**CHECK YOUR UNDERSTANDING:**
[A] Copy the passage on hybrid workplaces between "Costs of maintaining" and "and perceived favoritism.", inclusive.
[B] According to the passage on hybrid workplaces, what do operations managers find almost too attractive to pass up?
[C] Summarize the passage on hybrid workplaces in two sentences.

9 Tips to Overcome Challenges in a Hybrid Workplace
As vaccines continue to roll out, there seems to be a light at the end of the tunnel to return to the workplace fully. Still, it's unclear when that will be and what additional hurdles employers will have to jump trying to get there.
The question is, will workspaces ever be back to the capacity that they once enjoyed? Many industries have seen an increase in worker productivity since the pandemic struck. Also, saving money on unneeded office space is almost too attractive to pass up for operations managers.
Companies in the service, manufacturing, retail, and many others face unique challenges that others don't when it comes to allowing for a full WFH business model. However, management now has to find an approach to a hybrid model of workers who must work onsite and work remotely.
It's a sensitive area for all industries. Ethical concerns arise when workers processing, cooking, assembling, and packaging products must go to work, putting their well-being on the line while the white-collar management gets to work from home.
On top of that, management must take many other things into account when deciding how to handle these new challenges.
Costs of maintaining real estate and office space.
Productivity of onsite and offsite workers.
Ability to onboard and retain new talent.
Riffs in company culture and perceived favoritism.
Empathizing with isolated, disenfranchised, and unhappy remote workers.

**DATASET EXCERPT:**
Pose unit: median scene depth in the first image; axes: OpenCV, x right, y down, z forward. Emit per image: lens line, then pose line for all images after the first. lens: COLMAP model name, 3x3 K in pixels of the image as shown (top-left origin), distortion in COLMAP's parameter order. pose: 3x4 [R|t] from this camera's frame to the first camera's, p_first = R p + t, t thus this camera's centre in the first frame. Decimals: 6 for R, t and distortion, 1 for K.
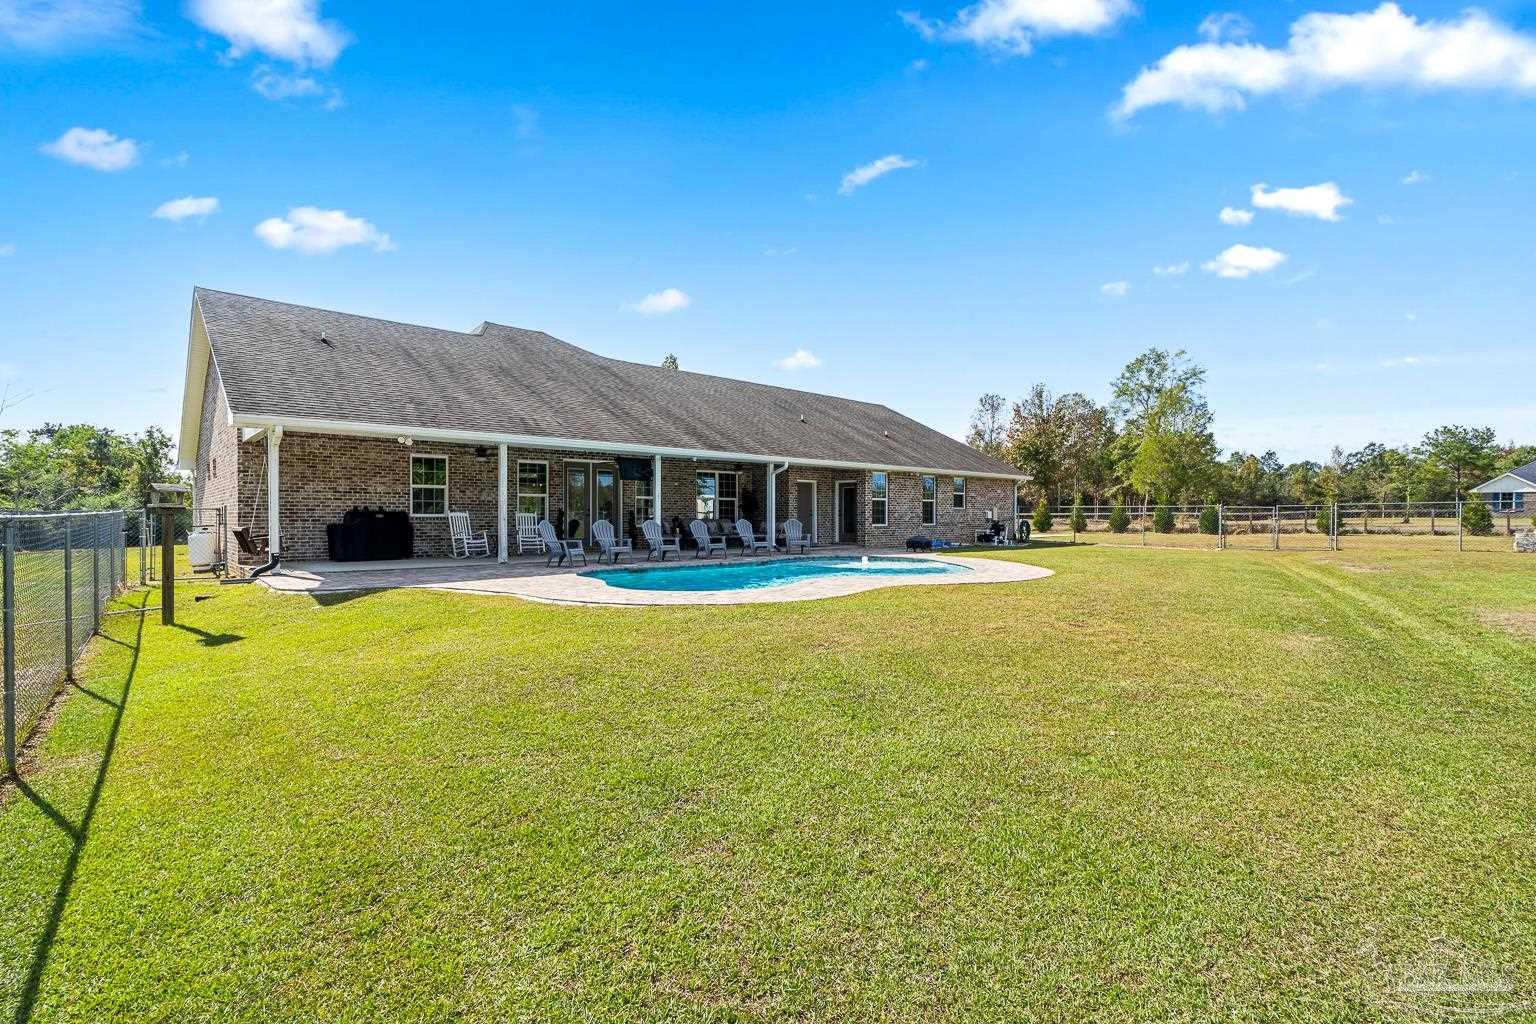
lens RADIAL K [[701.5, 0, 763.1], [0, 701.5, 521.3], [0, 0, 1]] dist [-0.001887, 0.000336]
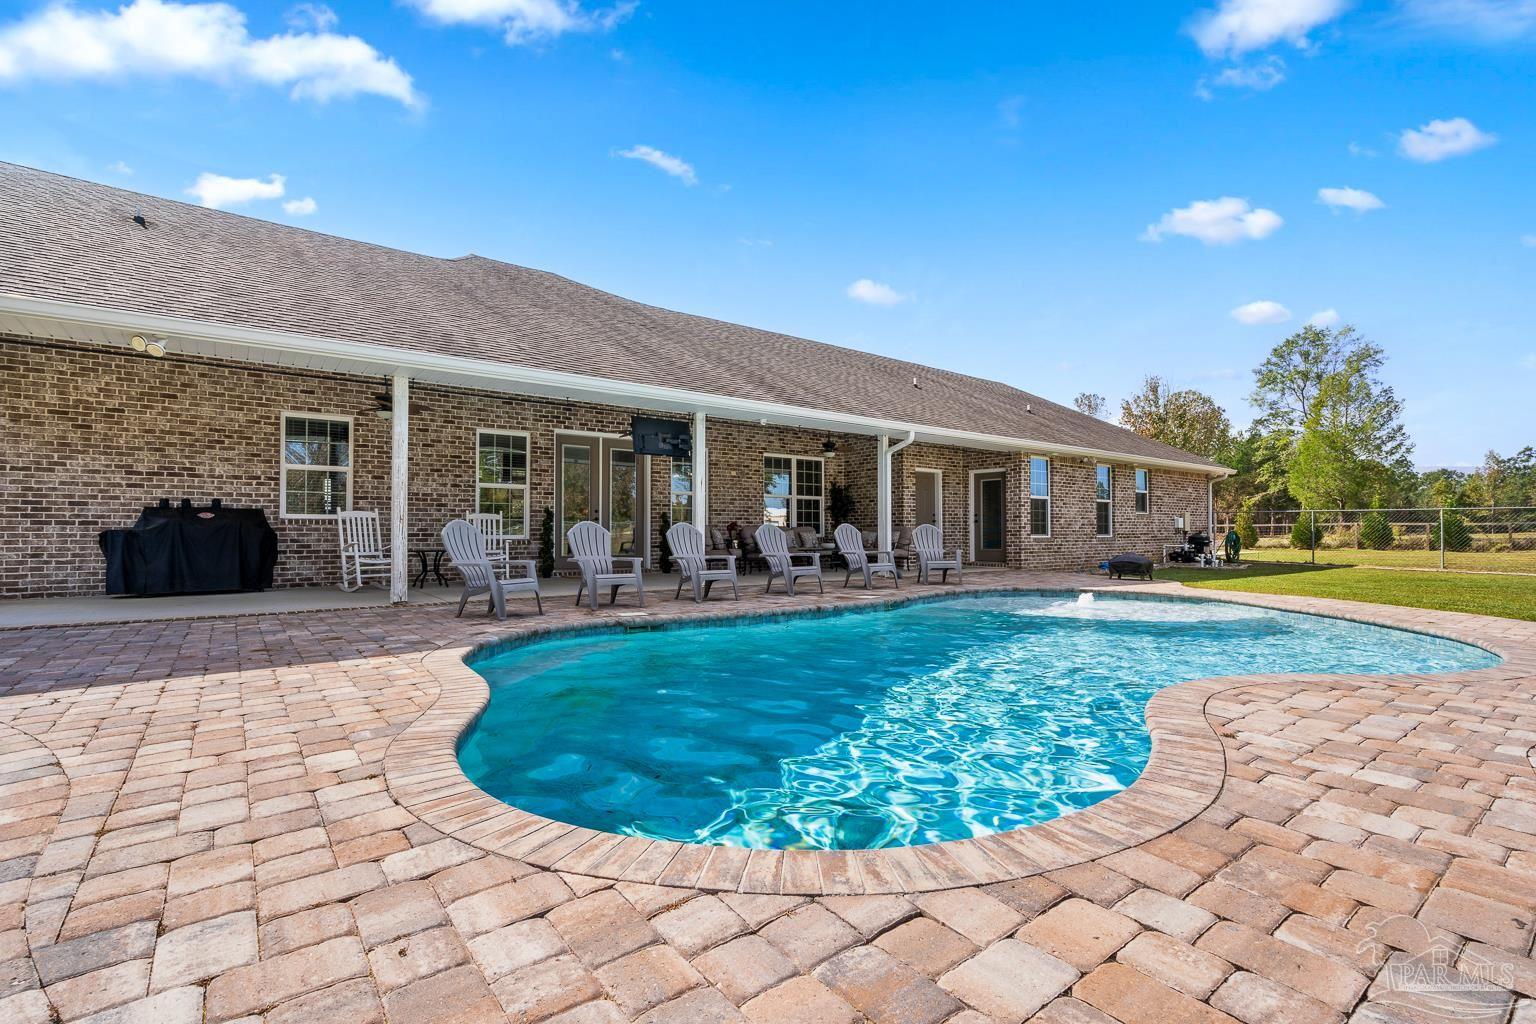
lens RADIAL K [[701.5, 0, 763.1], [0, 701.5, 521.3], [0, 0, 1]] dist [-0.001887, 0.000336]
pose [[0.996110, -0.001132, -0.088108, -0.035934], [-0.000839, 0.999750, -0.022330, 0.006287], [0.088111, 0.022317, 0.995861, 0.326994]]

**RESPONSES TO THE TASKS:**
[A]
Costs of maintaining real estate and office space.
Productivity of onsite and offsite workers.
Ability to onboard and retain new talent.
Riffs in company culture and perceived favoritism.

[B] Saving money on unneeded office space.

[C] Vaccines offer hope of a full return to the workplace, but the timing and obstacles remain unclear, especially since many industries have seen productivity rise and saving on unneeded office space appeals to operations managers. Management must now devise a hybrid model for onsite and remote workers while weighing ethical concerns about onsite workers' well-being, real estate costs, productivity, talent onboarding and retention, company culture, and the experience of isolated remote workers.